Claire watched Dollard lift his smiling face and shake his head with decision, against which urging was powerless.

She witnessed the oath which they took neither to give quarter to nor accept quarter from the Iroquois. She witnessed their consecration and the ceremonial of mass. The kneeling men were young, few of them being older than Dollard.[5] They represented the colony, from soldier and gentilhomme down to the lower ranks of handicraftsmen. Whatever their ancestry had been, a baptism of glory descended upon all those faces alike. Their backs were towards the crowded chapel, but the women in the rood-loft could see this unconscious light, and as Claire looked at Dollard she shuddered from head to foot, feeling that her whole silent body was one selfish scream, “He is forgetting me!”

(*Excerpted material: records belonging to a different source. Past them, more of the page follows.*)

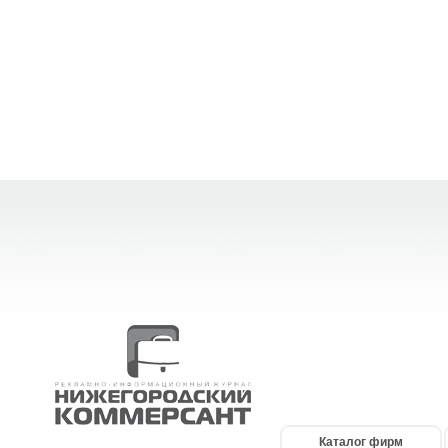
Каталог фирм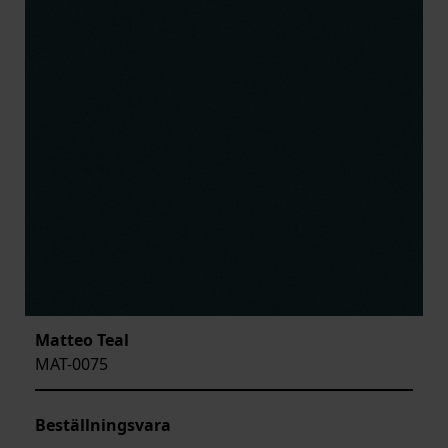
Matteo Teal
MAT-0075
Beställningsvara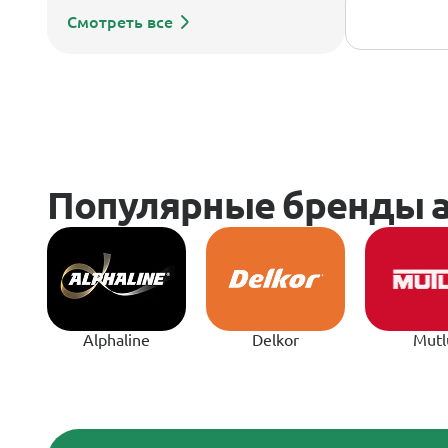
Смотреть все
Alphaline
Delkor
Mutl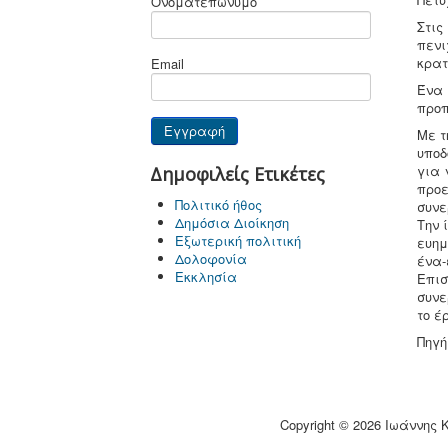
Ονοματεπώνυμο
Στις
πενι
κρατ
Email
Ένα 
προπ
Με τ
υποδ
για 
Δημοφιλείς Ετικέτες
προ
Πολιτικό ήθος
συνε
Δημόσια Διοίκηση
Την 
Εξωτερική πολιτική
ευημ
Δολοφονία
ένα-
Εκκλησία
Επισ
συνε
το έ
Πηγή 
Copyright © 2026 Ιωάννης 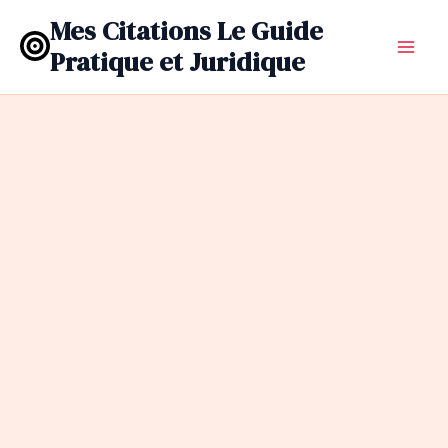
Aller
Mes Citations Le Guide
au
Pratique et Juridique
contenu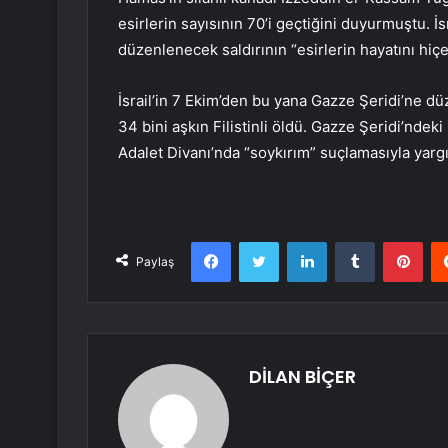
esirlerin sayısının 70’i geçtiğini duyurmuştu. İsr
düzenlenecek saldırının “esirlerin hayatını hiç
İsrail’in 7 Ekim’den bu yana Gazze Şeridi’ne dü
34 bini aşkın Filistinli öldü. Gazze Şeridi’ndeki 
Adalet Divanı’nda “soykırım” suçlamasıyla yargı
Facebook
Twitter
LinkedIn
Tumblr
Pint
Paylaş
DİLAN BİÇER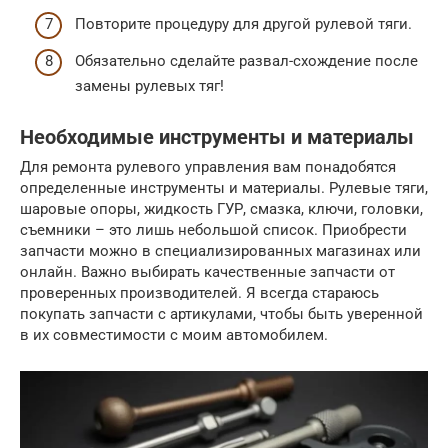
Повторите процедуру для другой рулевой тяги.
Обязательно сделайте развал-схождение после
замены рулевых тяг!
Необходимые инструменты и материалы
Для ремонта рулевого управления вам понадобятся
определенные инструменты и материалы. Рулевые тяги,
шаровые опоры, жидкость ГУР, смазка, ключи, головки,
съемники – это лишь небольшой список. Приобрести
запчасти можно в специализированных магазинах или
онлайн. Важно выбирать качественные запчасти от
проверенных производителей. Я всегда стараюсь
покупать запчасти с артикулами, чтобы быть уверенной
в их совместимости с моим автомобилем.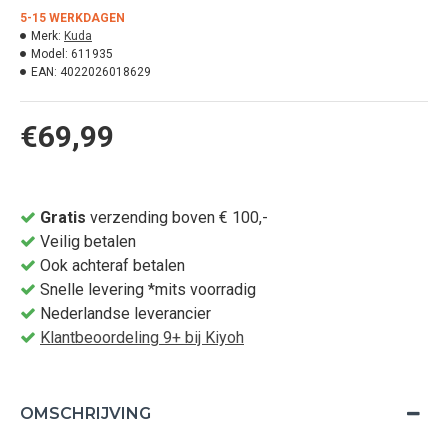
5-15 WERKDAGEN
Merk:
Kuda
Model:
611935
EAN:
4022026018629
€69,99
Gratis
verzending boven € 100,-
Veilig betalen
Ook achteraf betalen
Snelle levering *mits voorradig
Nederlandse leverancier
Klantbeoordeling 9+ bij Kiyoh
OMSCHRIJVING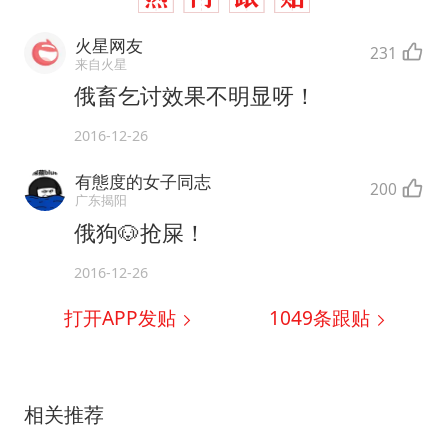
火星网友
231
来自火星
俄畜乞讨效果不明显呀！
2016-12-26
有態度的女子同志
200
广东揭阳
俄狗🐶抢屎！
2016-12-26
打开APP发贴
1049
条跟贴
相关推荐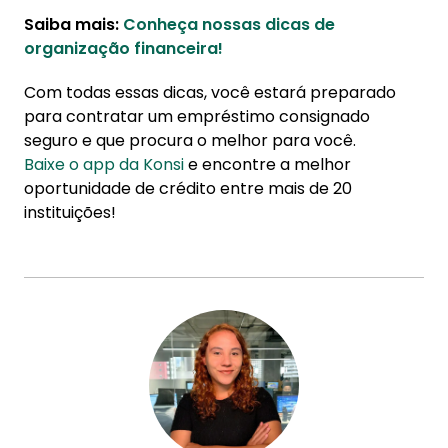
Saiba mais:
Conheça nossas dicas de
organização financeira!
Com todas essas dicas, você estará preparado
para contratar um empréstimo consignado
seguro e que procura o melhor para você.
Baixe o app da Konsi
e encontre a melhor
oportunidade de crédito entre mais de 20
instituições!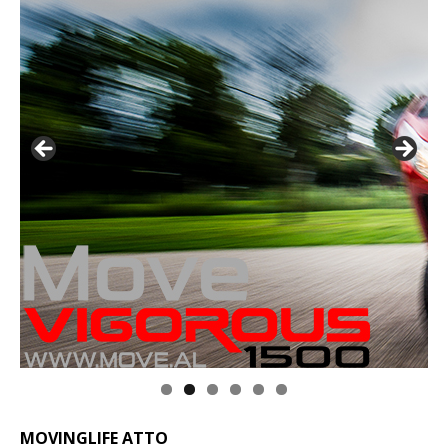
MOVINGLIFE ATTO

Lighted altar, lifted host, bowed people, and even the knightly splendor of Dollard’s face, all passed from Claire’s knowledge.

“It is now over, dear mademoiselle,” whispered Sister Macé, sighing. “Do you see?—the men are standing up to march out four abreast, headed by the commandant. Ah, how the people will crowd them and shake their hands! Are you not looking, my child? O St. Joseph! patron of little ones, she is in a dead faint. Mademoiselle!” Sister Macé began to rub Claire’s temples and hands and to pant with anxiety, so that the rood-loft must have been betrayed had not the chapel been emptying itself of a crowd running eagerly after other objects.

“Let me be,” spoke Claire, hoarsely. “I am only dying to the world.”

Sister Macé wept again. She patted Claire’s wrist with her small fingers. The girl’s bloodless face and tight-shut eyes were made more pallid by early daylight, for the candles were being put out upon the altar. Sister Macé in her solicitude forgot all about the people pouring through the palisade gate and following their heroes to the river-landing.

“Oh, how strong is the love of brother and sister!” half soliloquized this gentle nun. “These ties so sweeten life; but when the call of Heaven comes, how hard they rend asunder!”

The trampling below hastened itself, ebbed away, entirely ceasing upon the flags of the Hôtel-Dieu and becoming a clatter along the wharf.

“Is the chapel vacant now, Sister?” her charge breathed at her ear.

“The last person has left it, dear mademoiselle.”